The second caravan is also aiming for Tijuana. And there is a third caravan of approximately 3,000 people from El Salvador following them.

Erik doesn’t know much about the route but the people of the caravan say it’s dangerous. He has heard that between Guadalajara and Tijuana people get kidnapped. He places his and his family’s fate in God’s hands.

“If God allows it, we will cross. It is Him who has the last word. He is sovereign and he knows each family’s needs.”

Erik has family in Australia who fled El Salvador during the civil war in the 1980s. He thinks they found asylum in Australia through a UNHCR resettlement program.

The civil war in El Salvador lasted 12 years from 1980-1992. It was fought between the military-led government which took power in 1979 through a coup and the Farabundo Martí National Liberation Front. The military government was considered an ally of the United States and was financially supported by the Carter and Reagan administrations, despite its poor human rights records which included targeting civilians with death squads and recruiting child soldiers.  

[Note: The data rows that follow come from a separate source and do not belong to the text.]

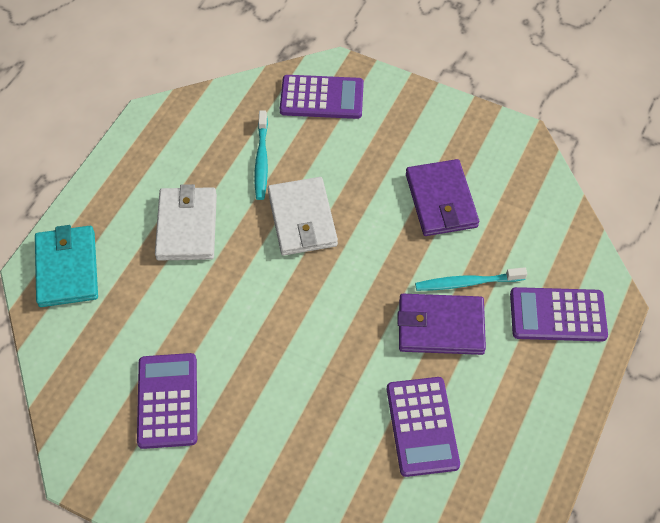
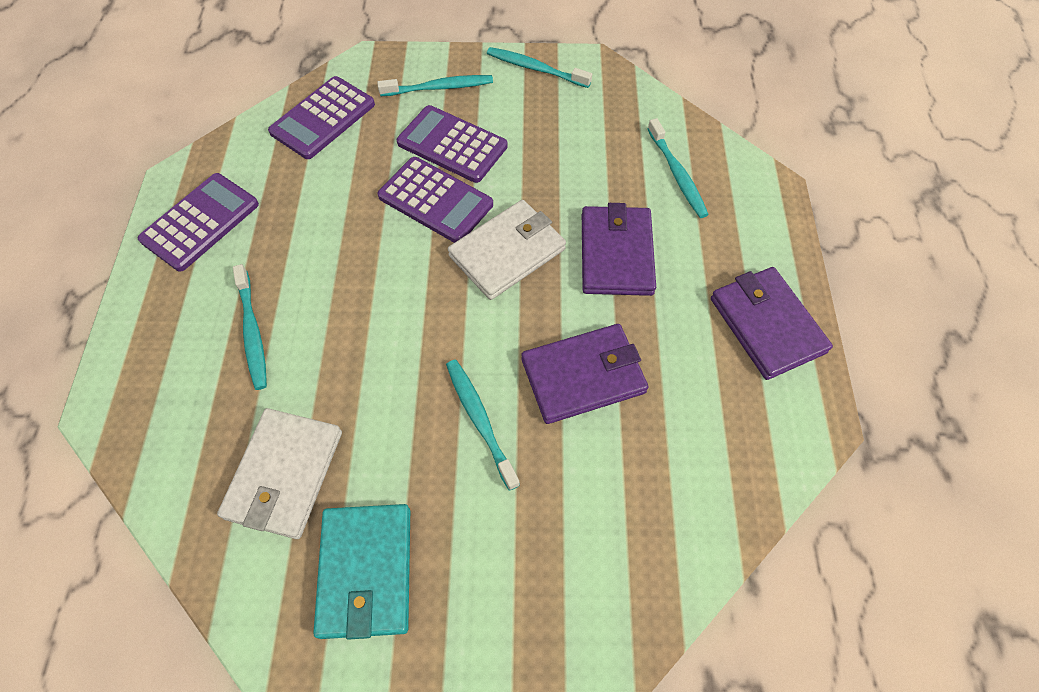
purple wallet: 2 -> 3
turquoise toothbrush: 2 -> 5

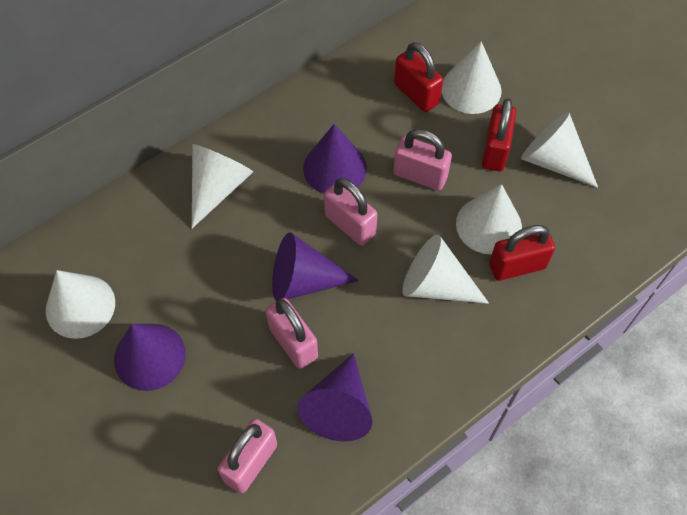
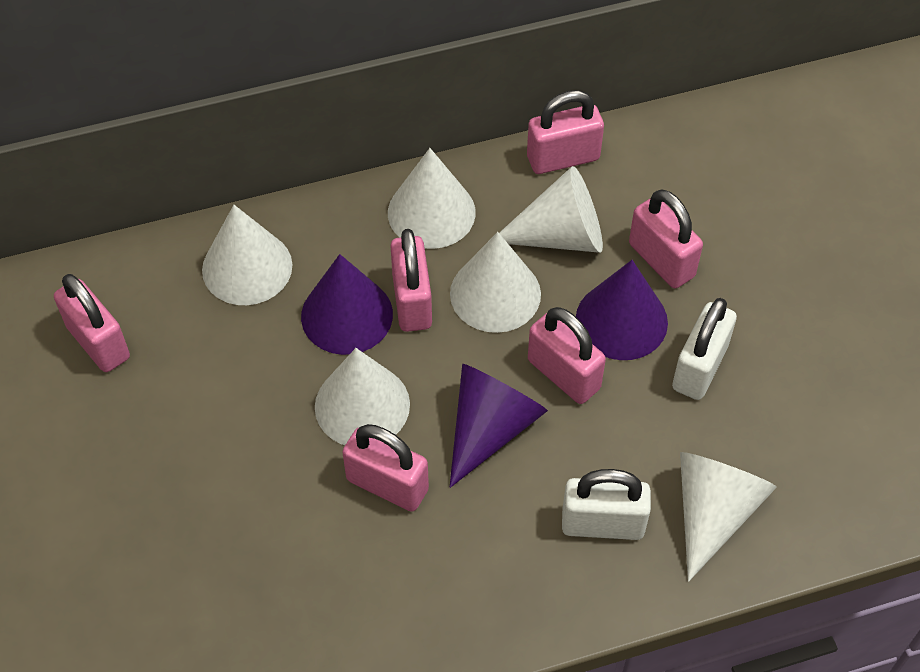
pink padlock: 4 -> 6
purple cone: 4 -> 3
red padlock: 3 -> 0
white padlock: 0 -> 2

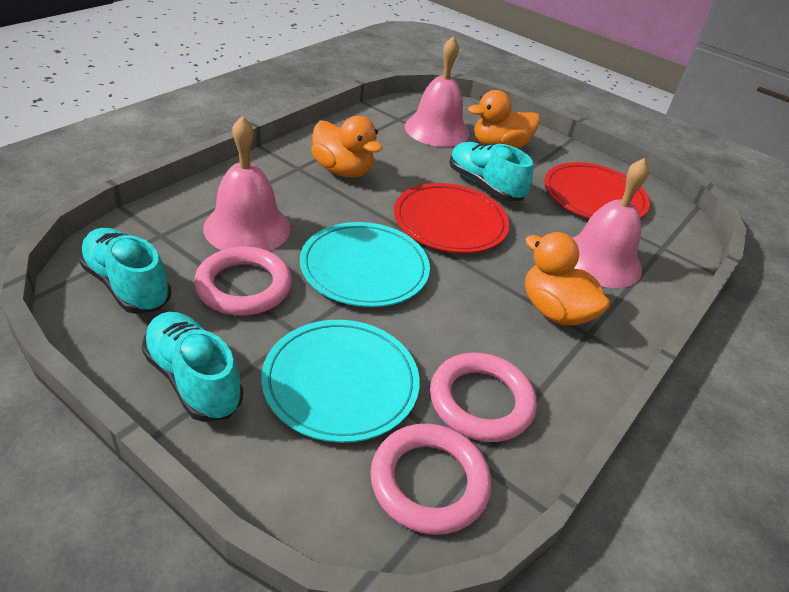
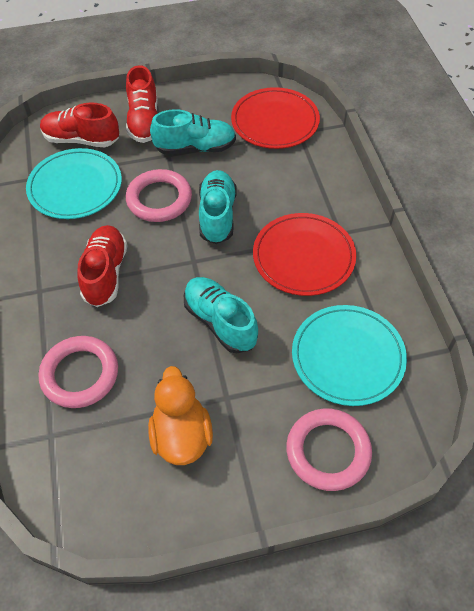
orange duck: 3 -> 1
pink bell: 3 -> 0
red shoe: 0 -> 3

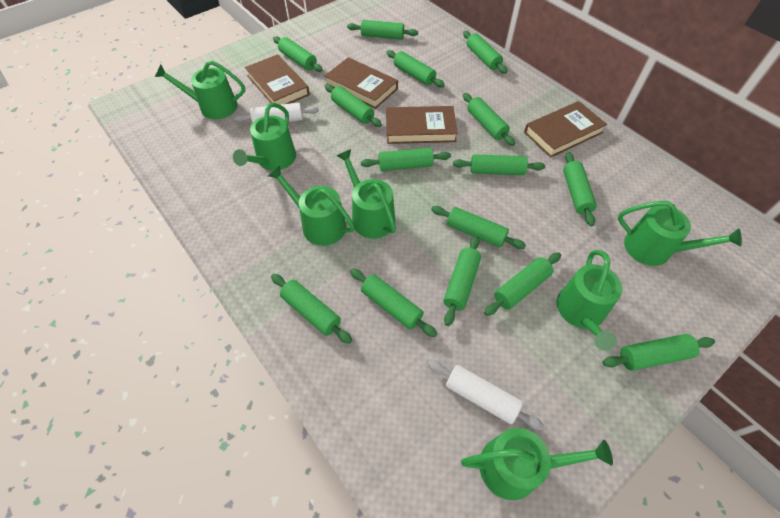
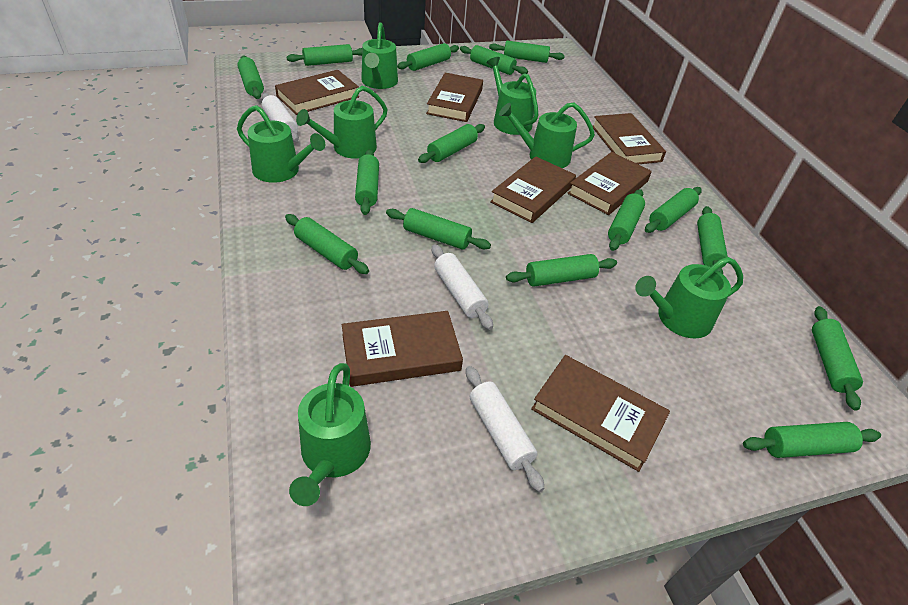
brown book: 4 -> 7
white rolling pin: 2 -> 3

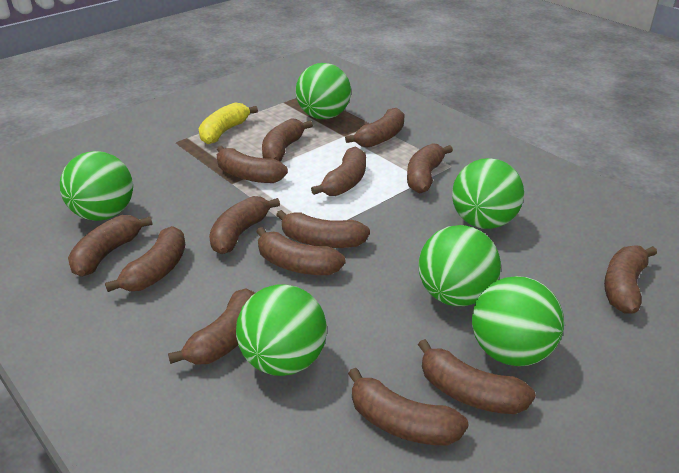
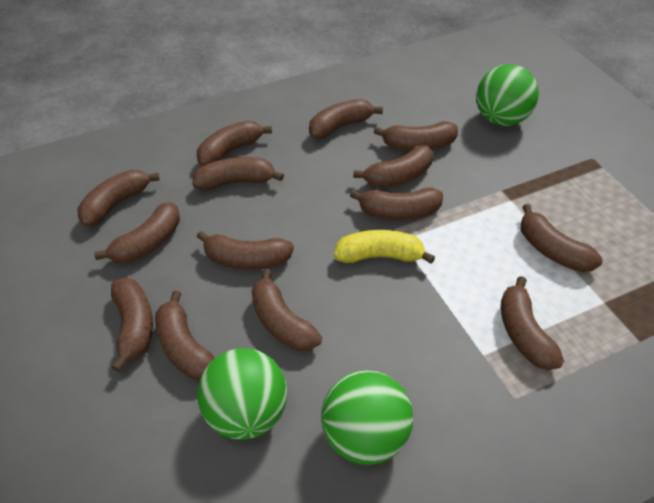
green ball: 6 -> 3

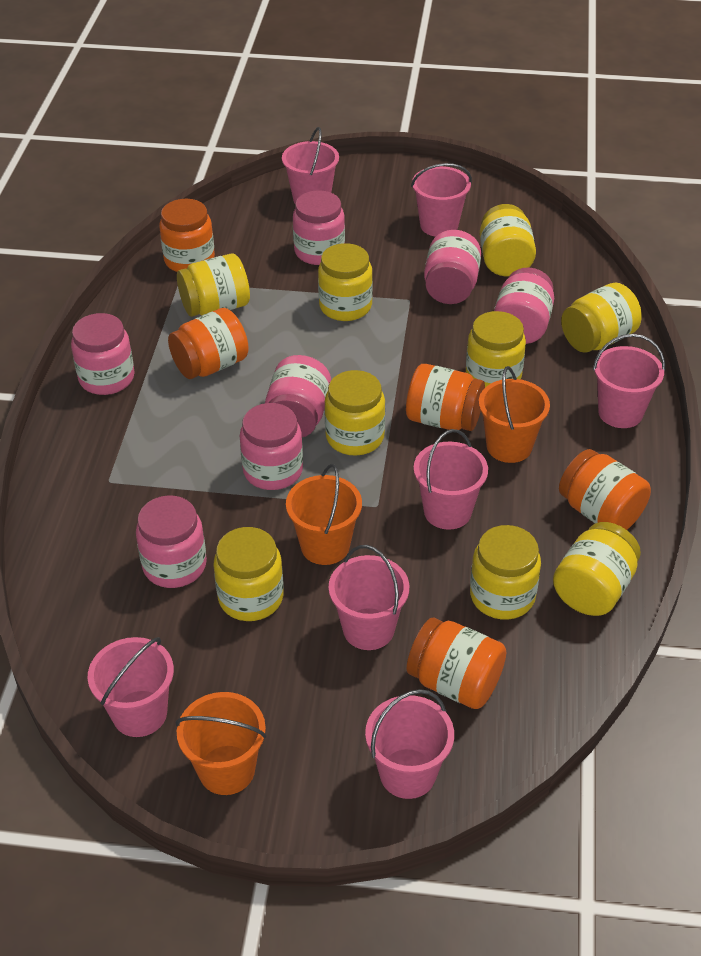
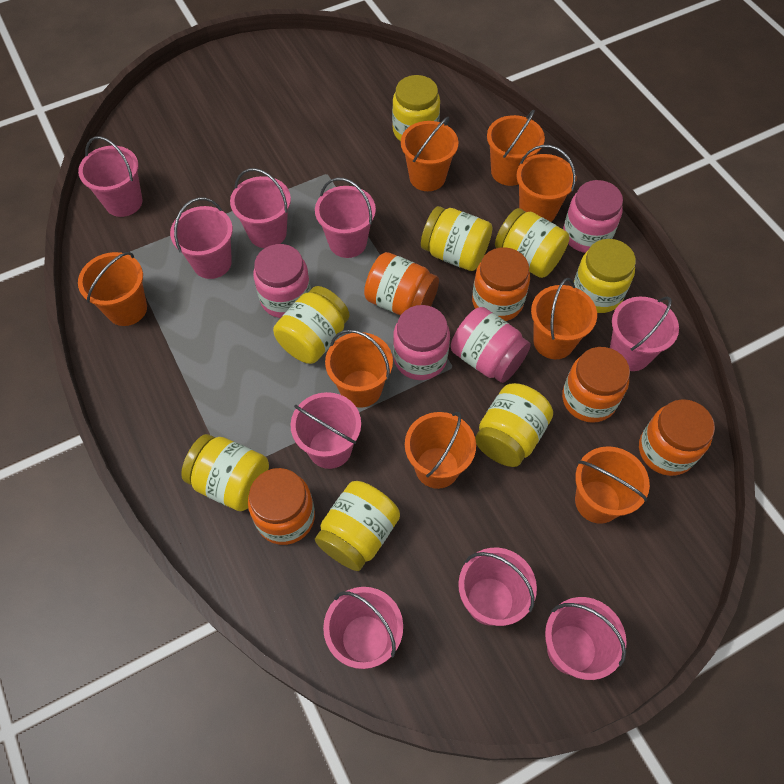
orange bucket: 3 -> 8
pink bucket: 7 -> 9
pink jar: 7 -> 4
yellow jar: 9 -> 8

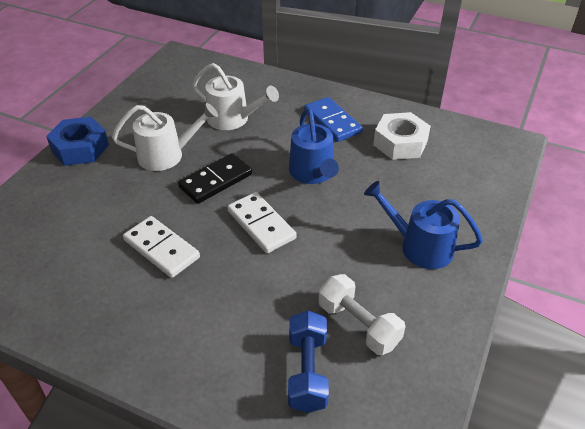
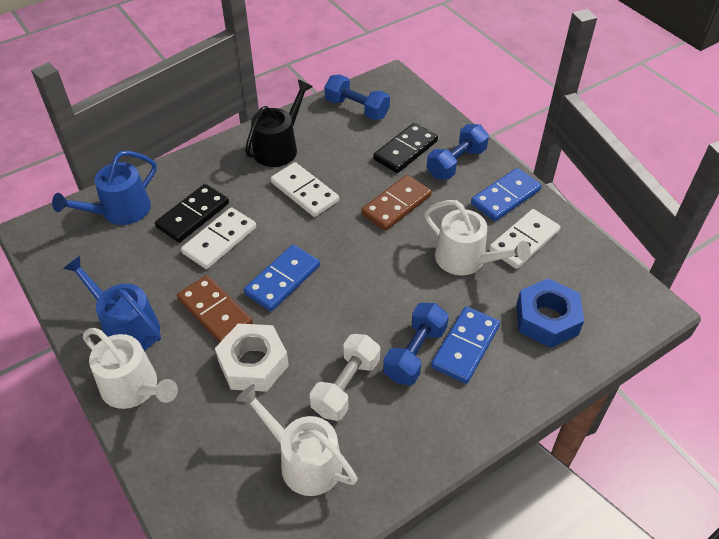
black domino: 1 -> 2
black watering can: 0 -> 1
blue domino: 1 -> 3
blue dumbbell: 1 -> 3
brown domino: 0 -> 2
white domino: 2 -> 3
white watering can: 2 -> 3

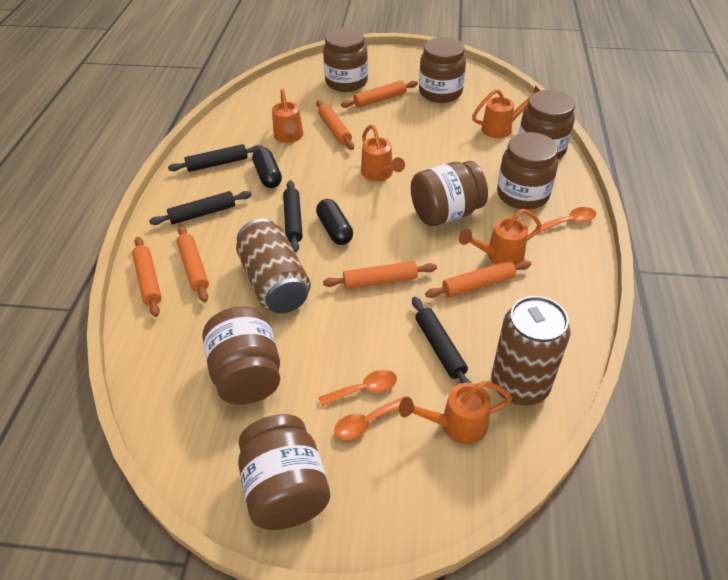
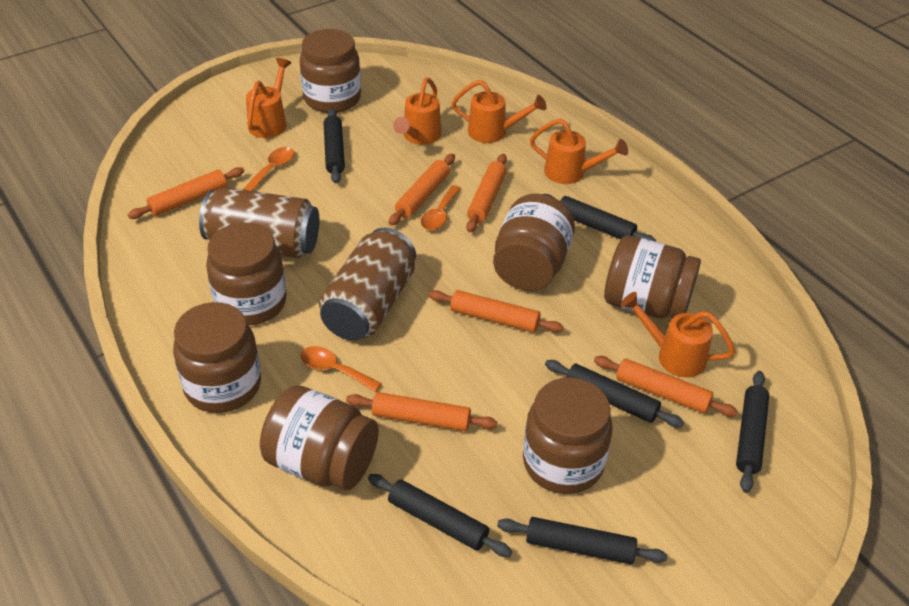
black capsule: 2 -> 0
black rolling pin: 4 -> 6

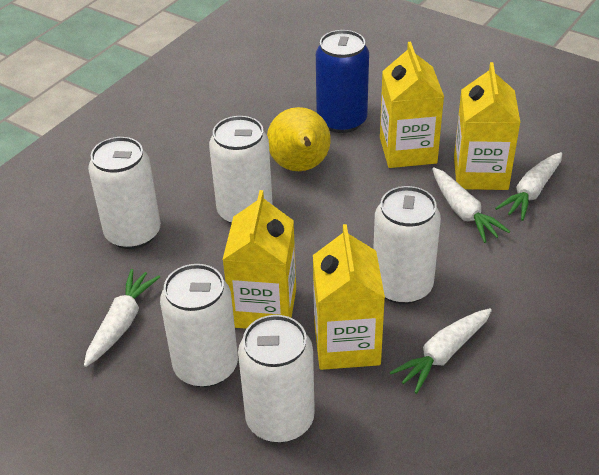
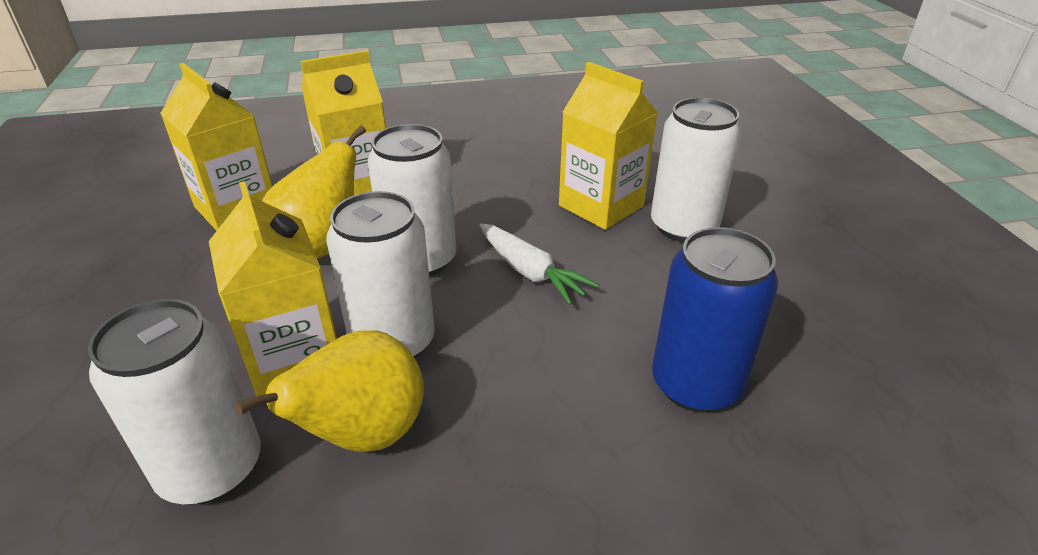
white can: 5 -> 4
white carrot: 4 -> 1
yellow pear: 1 -> 2

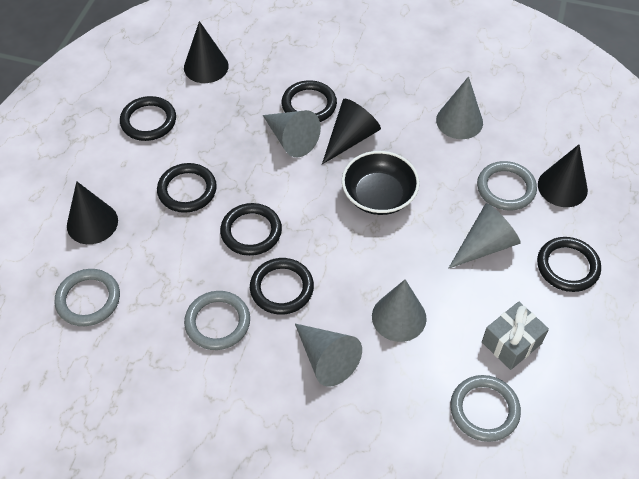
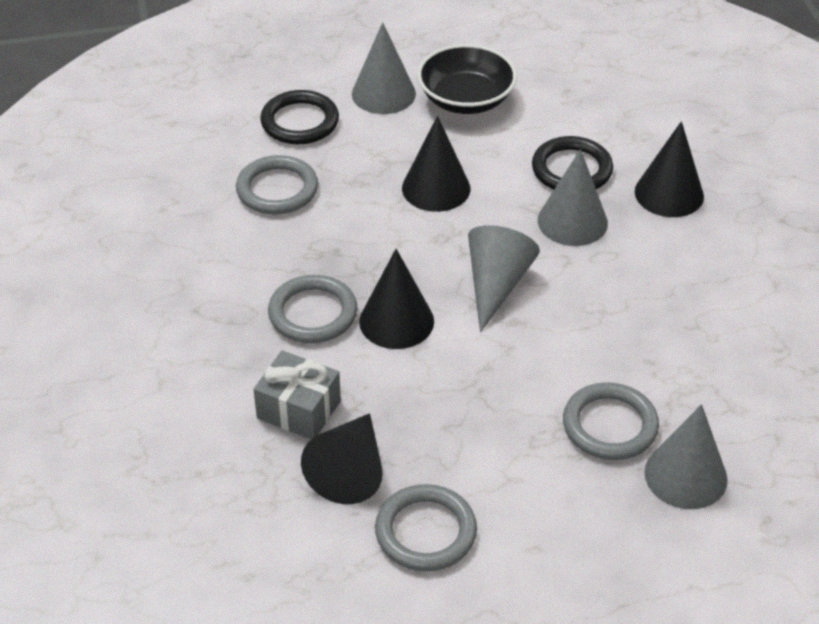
black ring: 6 -> 2
grey cone: 5 -> 4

Erik remembers the military assassinating people in cold blood.

“They dropped bombs on the hills and a lot of innocent people would die. The war was hard.”

His family did not fight in the war. They are Evangelical Christians.

“Since we were young my father set the fundamentals that God exists.  He’s the king of kings. He is the life-giver. God comes first. He has to be number one in our lives.”

Erik’s family contemplated applying for asylum to Australia, but his dad was worried about moving because Erik and his sister were very young. Erik can’t imagine how different his life would be if they had followed their family members to Australia. Thirty years later, Erik is determined to save his family.

This is the first time Erik has tried to reach the United States. He has no family in the US but his wife’s mother lives there. I find it strange but so far they haven’t talked to his mother-in-law about their trip. Erik says that he and his family intend to ask for asylum.

“We are chasing the American dream, as everyone says.”

This will be made more difficult by the Trump administration’s attempts to restrict protection for people fleeing gang violence. Perhaps Trump should consider the history of US involvement in El Salvador and the role previous US governments have played in the deteriorating situation of the country before making decisions that could endanger the lives of people like Erik and his family.

While we speak Erik’s son arrives. I didn’t realise this but Erik had been sitting at the entrance to the stadium waiting for him. They had got separated when his son left on another bus and Erik didn’t know what had happened to him.

“Don’t be doing that,” Erik chides his son in front of me. “We were worried.”

Erik hugs his son and smiles at me. He looks tired.